Boog: Oh yeah, ya'll did crazy that night. Everybody rocked.
Lyric: I like doing female shows, 'cause I do a lot of shows where I'm always that one token chick on the show. So I don't dislike it because I feel like we're dope. I mean, you see all-male shows, why not do an all-female show?
Boog: But it'll be so many people that focus on somebody's vagina it's like if you can stop focusing on that and just — you always wanna talk about "Oh yeah, I'm dope. I wanna be considered a dope MC because I'm a dope MC." And it's like, well, you don't wanna rock with everybody. Integrate yourself. If you wanna be considered an MC, you rock wherever they tell you to rock. And you rock that shit. And you let muthafuckas know. Not just because, "Oh yeah, I'm a girl and I'm about to be on the mic. And I like to shake my booty." Shake ya ass, cause I like shakin' my ass. So it's not about not being a woman and doing what you do.
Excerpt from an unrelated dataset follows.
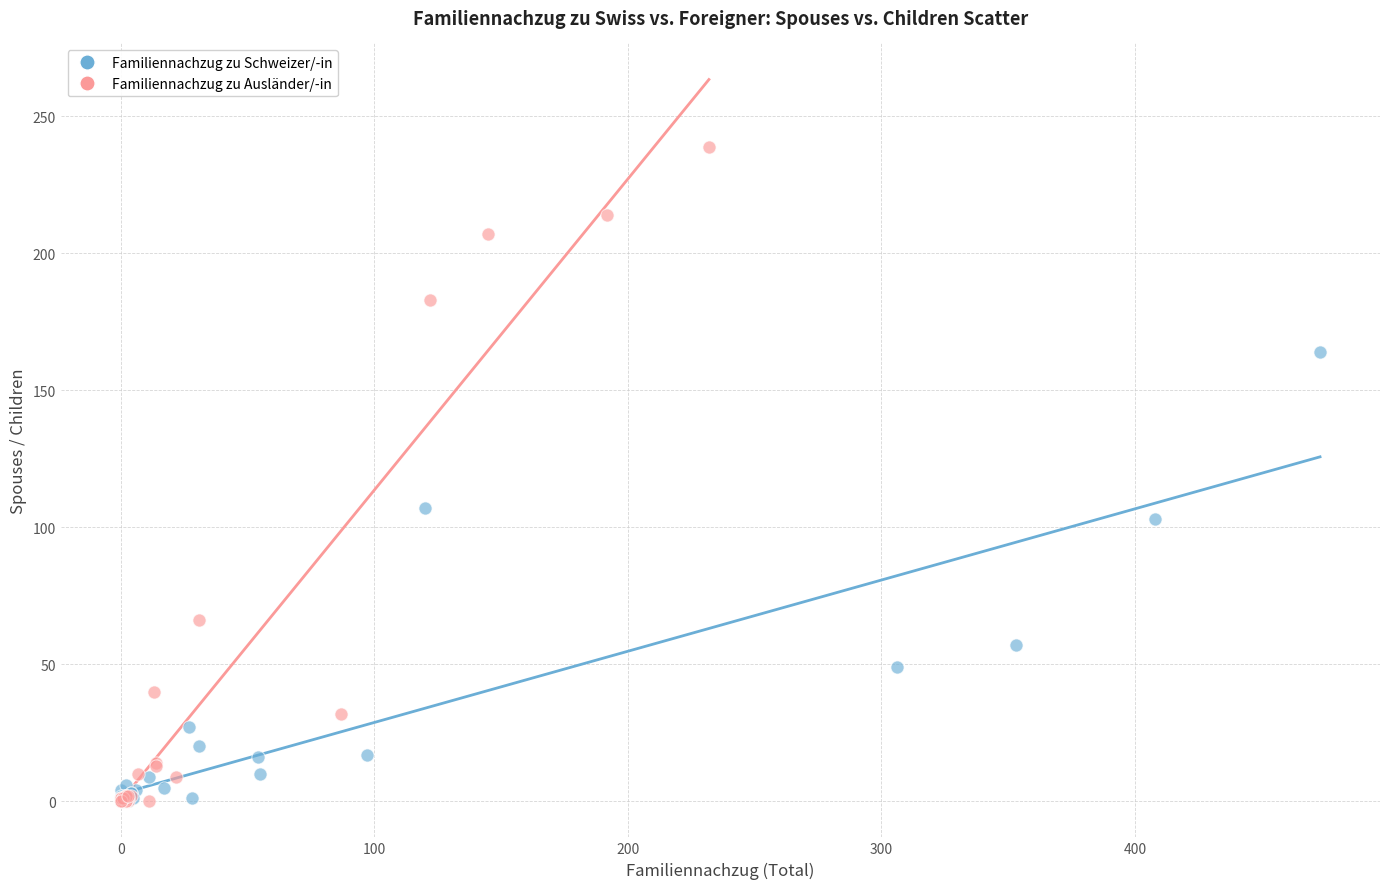

Which series has the widest spread of Y values?

Familiennachzug zu Ausländer/-in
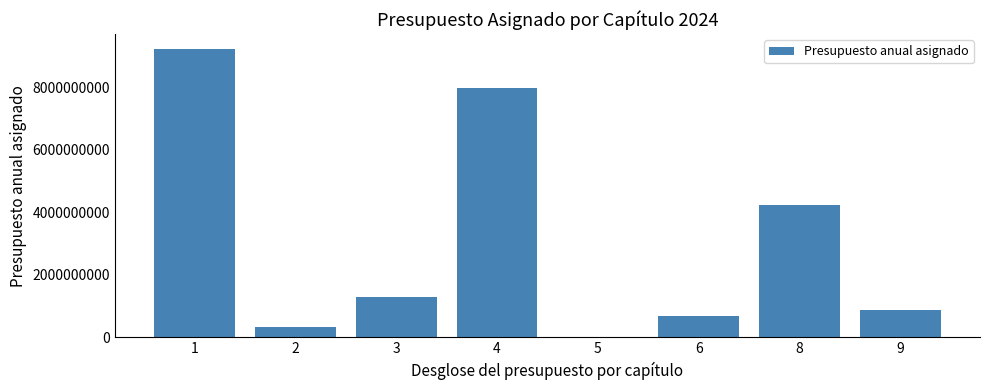

What is the sum of all values?

24579797173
It's about you don't have to knock somebody out with that shit. We know. We see you clearly on the stage, you're a woman. So, rock the fucking show.
That's the only thing I don't like, when [sisters] try to downplay the brothers and shit. I like men being at my shows.
Sa-Roc: They buy CDs.
Boog: They buy CDs, they buy drinks, they buy T-shirts. Invite everybody, is what I'm saying.
Dia: What are some of the topics that you all feel are necessary to rap about in these times?
Khalilah: This wicked ass capitalist system.
staHHr: Nationality and birth rights.
Sa-Roc: For me, elevation, in all senses of the word, is important. In hip-hop — of course, I'm not trying to pigeonhole or make a general statement — but a lot of times we're dealing with some real base stuff. So in order for my growth, I speak about a lot of metaphysical concepts, ways to elevate yourself spiritually. 'Cause I think now is the time. We're being bogged down by so much negativity, so many distractions that keep us from rising to our higher selves. So that's one of the main themes in anything that I write.
Lyric: It's always dope when you have your perspective, when you have your story, because nobody's gonna have a Lyric Jones story. Nobody's gonna have any of these ladies' stories. So that's what sells records, storytelling. And actually being able to connect with your audience, connect with your fan base.
Boog: And I think that's where that vulnerability comes through, like I think people are so caught up in the image that they are trying to portray that they don't allow themselves to be human. That's the most important thing. I'm not listening to your music if I can't connect with you on a human level. Even if you're talking about 'Drop it like it's hot.' Sometimes with my boo I wanna drop it like its hot, you know what I'm saying.
Boog: You gotta be honest, let yourself be vulnerable. You're a person first, you're not an image. You're not some inanimate object talking about, "I'm a rapper." And if you are, then you're a rapper. We here are MCs. And I think that's the thing that's different — because these women are women. I don't ever look at them and [think] that's not a woman walking there, that's not a person walking there. That's not a spirit that I can connect to. I know I've cried on many of these women's shoulders. I have feelings; I am a person. And I can relate to it on any level as long as it's honest.
Khalilah: But there are some folks playing characters. When you're trying to market a product, then you're gonna see these characters and caricatures. And the product is: "I'm a rapper." "This is what my image is." "I'm trying to sell this many units." Then you're a product. You're no different than anything. You're a brand. You ain't shit. But if you're an MC, it's not necessarily about the product — it is about the product, but —
Boog: It's some commodities exchanged.
Khalilah: But it's gotta be balanced. For me I have an image, right. And when people think Khalilah Ali, I want them to think certain things about me, and my music needs to reflect that. That's just defining who you are and where you fit, right? But when it gets down to [the point] where it ends and begins at the brand, and you start pulling back, and stripping, and taking off your wigs and your shiny shit, then you're nothing — you're not even a good rapper.
Adrift: But we're indie, so we can do whatever we want.